The money approved May 1 is the fourth appropriation to the Clear Skies Ordinance Legal Defense Fund and will include $500,000 from unassigned fund balance and $46,505 from additional donations received to date.
In other business, the council by a margin of 5-2 gave initial passage to a zoning change in Thornton Heights, which if adopted at second reading in two weeks, will accommodate a proposed $9 million affordable housing project at 611 Maine St., the site of the former St. John the Evangelist Church.
The property, including the parish house and a school building, has been vacant for four years.
Planning and Development Director Tex Haeuser said in March the proposed South Portland Housing Authority project may be the catalyst to spur growth in the neighborhood.
The change was recommended by the Planning Board in March based on its compliance with the city’s Comprehensive Plan, and sent back to the council for a first and second reading. If approved, the project will return to the Planning Board for site plan review.
To allow the 42-unit development with three additional house lots, the agency wants the city to rezone the rear acre of the property, which is in a Residential A zone, to conform with the rest of the parcel, which is in the Main Street Community Commercial zone.

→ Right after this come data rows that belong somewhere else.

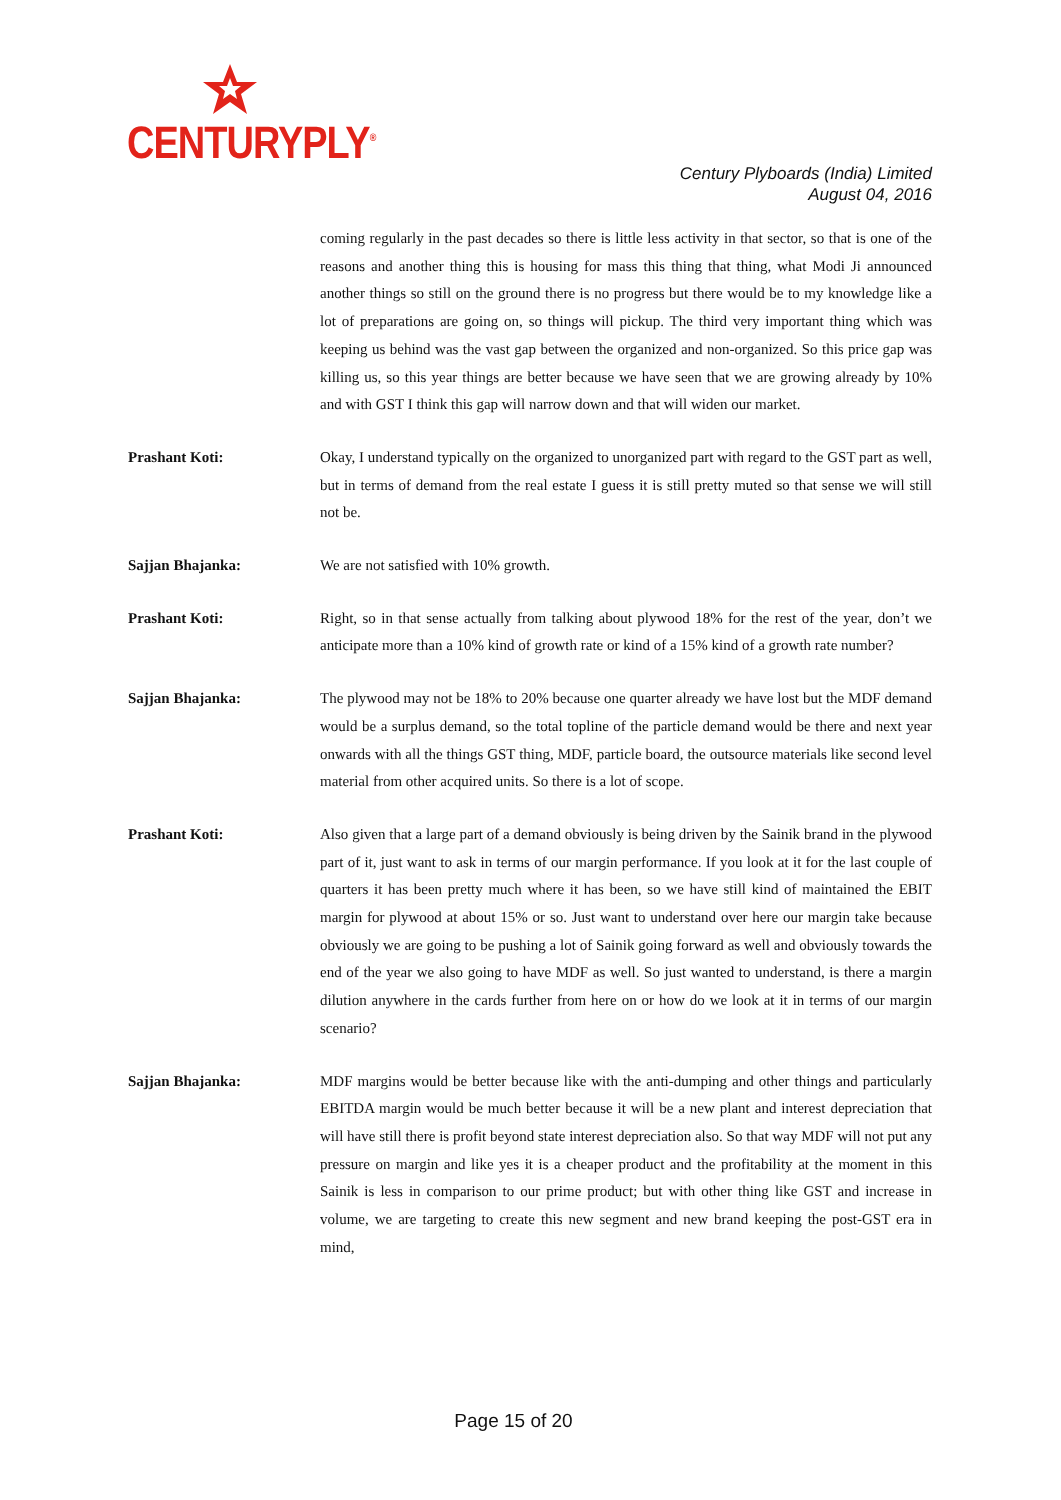CENTURYPLY<sup>®</sup>
Century Plyboards (India) Limited
August 04, 2016
coming regularly in the past decades so there is little less activity in that sector, so that is one of the reasons and another thing this is housing for mass this thing that thing, what Modi Ji announced another things so still on the ground there is no progress but there would be to my knowledge like a lot of preparations are going on, so things will pickup. The third very important thing which was keeping us behind was the vast gap between the organized and non-organized. So this price gap was killing us, so this year things are better because we have seen that we are growing already by 10% and with GST I think this gap will narrow down and that will widen our market.
Prashant Koti: Okay, I understand typically on the organized to unorganized part with regard to the GST part as well, but in terms of demand from the real estate I guess it is still pretty muted so that sense we will still not be.
Sajjan Bhajanka: We are not satisfied with 10% growth.
Prashant Koti: Right, so in that sense actually from talking about plywood 18% for the rest of the year, don’t we anticipate more than a 10% kind of growth rate or kind of a 15% kind of a growth rate number?
Sajjan Bhajanka: The plywood may not be 18% to 20% because one quarter already we have lost but the MDF demand would be a surplus demand, so the total topline of the particle demand would be there and next year onwards with all the things GST thing, MDF, particle board, the outsource materials like second level material from other acquired units. So there is a lot of scope.
Prashant Koti: Also given that a large part of a demand obviously is being driven by the Sainik brand in the plywood part of it, just want to ask in terms of our margin performance. If you look at it for the last couple of quarters it has been pretty much where it has been, so we have still kind of maintained the EBIT margin for plywood at about 15% or so. Just want to understand over here our margin take because obviously we are going to be pushing a lot of Sainik going forward as well and obviously towards the end of the year we also going to have MDF as well. So just wanted to understand, is there a margin dilution anywhere in the cards further from here on or how do we look at it in terms of our margin scenario?
Sajjan Bhajanka: MDF margins would be better because like with the anti-dumping and other things and particularly EBITDA margin would be much better because it will be a new plant and interest depreciation that will have still there is profit beyond state interest depreciation also. So that way MDF will not put any pressure on margin and like yes it is a cheaper product and the profitability at the moment in this Sainik is less in comparison to our prime product; but with other thing like GST and increase in volume, we are targeting to create this new segment and new brand keeping the post-GST era in mind,
Page 15 of 20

The property is bounded by Main Street, Aspen Avenue and Thirlmere Avenue.
The Housing Authority is under contract to purchase the 2-acre property from Cafua Management for $1.2 million. Cafua is the Methuen, Massachusetts-based company that bought the property in 2013 with the aim of building a drive-through Dunkin’ Donuts. That proposal was abandoned after it provoked vigorous opposition from neighborhood residents opposed to the scale of the project.
The Housing Authority will apply for a federal low-income housing tax credit to help fund the project. Brooks More, SPHA director of development, said four applications are usually selected each year, based on a point system for specific criteria, including the cost to build each unit.
He said the building will not be financially viable unless it includes at least 40 units.
Councilor Claude Morgan and Mayor Linda Cohen were the dissenting votes. Morgan said the scale of the project is too large for the neighborhood.
In three meetings with the Housing Authority, some Thornton Heights residents have asserted the project will disrupt the character of the neighborhood and cause problems with traffic and density. Others have said they support public housing, want to attract more families to the area, and are open to ideas presented by the agency.
To qualify for affordable housing, a single person would be allowed to make no more than $28,000 per year, and a family of four would have an annual income limit of $41,000. Rents would range from $770 per month for a one-bedroom apartment to $1,081 for a three-bedroom unit, More said.
If the SPHA plan moves forward, construction could begin as early as fall 2019, with completion expected a year later.